**DATASET RECORDS**.
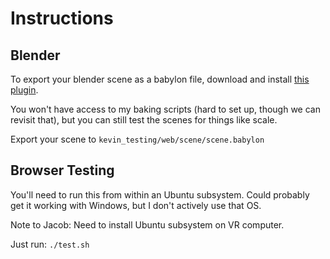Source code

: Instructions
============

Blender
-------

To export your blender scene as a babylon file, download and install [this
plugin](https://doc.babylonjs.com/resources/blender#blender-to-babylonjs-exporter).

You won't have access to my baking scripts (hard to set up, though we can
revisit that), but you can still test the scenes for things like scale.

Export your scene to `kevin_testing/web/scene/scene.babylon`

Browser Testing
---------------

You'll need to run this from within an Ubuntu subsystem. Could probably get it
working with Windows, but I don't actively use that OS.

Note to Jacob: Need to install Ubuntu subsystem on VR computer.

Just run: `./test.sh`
---
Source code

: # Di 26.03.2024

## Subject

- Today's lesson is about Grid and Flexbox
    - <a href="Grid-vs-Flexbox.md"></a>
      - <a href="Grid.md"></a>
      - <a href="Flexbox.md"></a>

**PROMPT**.
Count the lines in the rows above that contain the word "your". Reply with the number only.

**RESULT**.
2